Colin Powell, the first black American to serve as chairman of the joint chiefs of staff and US secretary of state, has died of Covid 19-related health complications at Walter Reed National Military Medical Center in Maryland aged 84.
A Vietnam War veteran and four-star general, Mr Powell was also the first Black national security adviser when he served Ronald Reagan in that capacity between 1987 and 1989, before becoming chairman of the joint chiefs under George HW Bush and then Bill Clinton between 1989 and 1993.
But, for many, Mr Powell will inevitably be best remembered around the world for his tenure as secretary of state under George W Bush between 2001 and 2005, a period that saw him become one of the faces of the quixotic War on Terror in response to 9/11.
Mr Powell himself admitted in September 2005 that the Bush administration falsely accusing Saddam Hussein’s Iraq of hoarding weapons of mass destruction, a charge based on faulty intelligence that led to a disastrous and bloody war, constituted a “blot” on his reputation, telling interviewer Barbara Walters: “It will always be a part of my record. It was painful. It’s painful now.”
Nevertheless, the soldier-turned-statesman remained a hugely respected figure within American military and Republican circles, despite his outspoken disapproval of the Donald Trump era.
His famous “13 Rules of Leadership”, which first appeared alongside a 13 August 1989 profile of him in Parade magazine and subsequently provided the opening chapter for his 2012 memoir, It Worked For Me: In Life and Leadership, remain widely quoted.
The book itself contains detailed elaboration on each point from the author but here are his 13 dictates in outline.
- It ain’t as bad as you think. It will look better in the morning.
- Get mad, then get over it.
- Avoid having your ego so close to your position that when your position falls, your ego goes with it.
- It can be done!
- Be careful what you choose.
- Don’t let adverse facts stand in the way of a good decision.

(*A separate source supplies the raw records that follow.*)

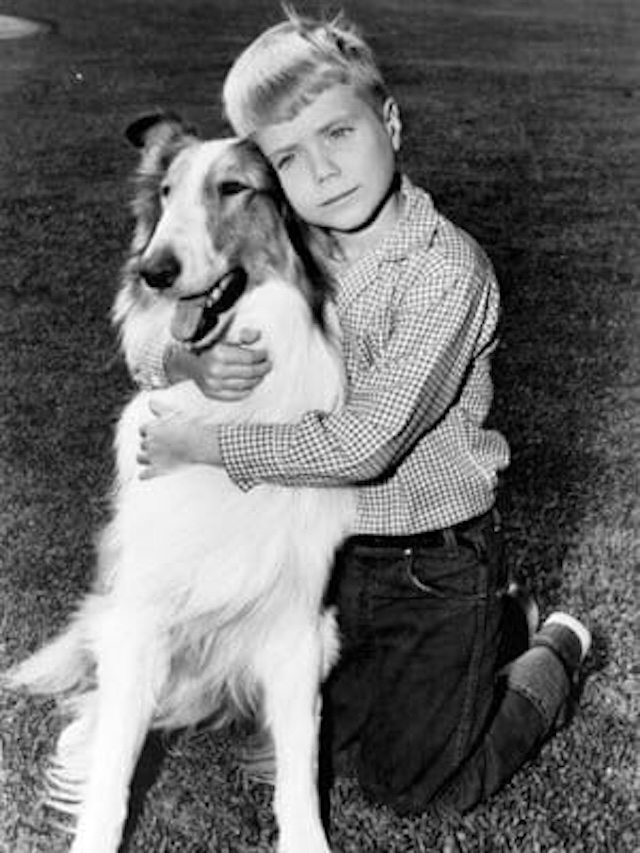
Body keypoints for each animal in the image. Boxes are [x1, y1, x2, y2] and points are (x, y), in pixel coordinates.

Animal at [5, 113, 352, 852]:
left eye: (233, 188)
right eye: (165, 193)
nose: (154, 272)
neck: (228, 415)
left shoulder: (300, 629)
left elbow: (300, 772)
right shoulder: (140, 616)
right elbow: (115, 767)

- You can’t make someone else’s choices.
- Check small things.
- Share credit.
- Remain calm. Be kind.
- Have a vision. Be demanding.
- Don’t take counsel of your fears or naysayers.
- Perpetual optimism is a force multiplier.
Perhaps less well known, but no less pithy, are the aphorisms included in Powell’s first autobiography My American Journey (1995), which recounts his early life as the son of Jamaican immigrants growing up in 1940s Harlem, New York City, and the day he joined the US Army in 1958.
The following selections preach positivity, moderation, pragmatism, restraint and attention to detail as key principles for personal conduct in both military and civilian life.
- “All work is honorable. Always do your best because someone is watching.”
- “Never get so close to your position that when your position goes, your ego goes with it.”
- “If you are going to achieve excellence in big things, you develop the habit in little matters.”
- “Control enthusiasm in the face of victories, large or small.”
- “Dig up all the information you can, then go with your instincts.”
- “There is no end to the good you can do if you don’t care who gets the credit.”
- “Never neglect small details, even to the point of being a pest. Moments of stress, confusion, and fatigue are exactly when mistakes happen. And when everyone else’s mind is dulled or distracted, the leaders must be doubly vigilant. Always check ‘small things.’”
- “Leadership is solving problems. The day soldiers stop bringing you their problems is the day you have stopped leading them.”
- “Perpetual optimism is a force multiplier.”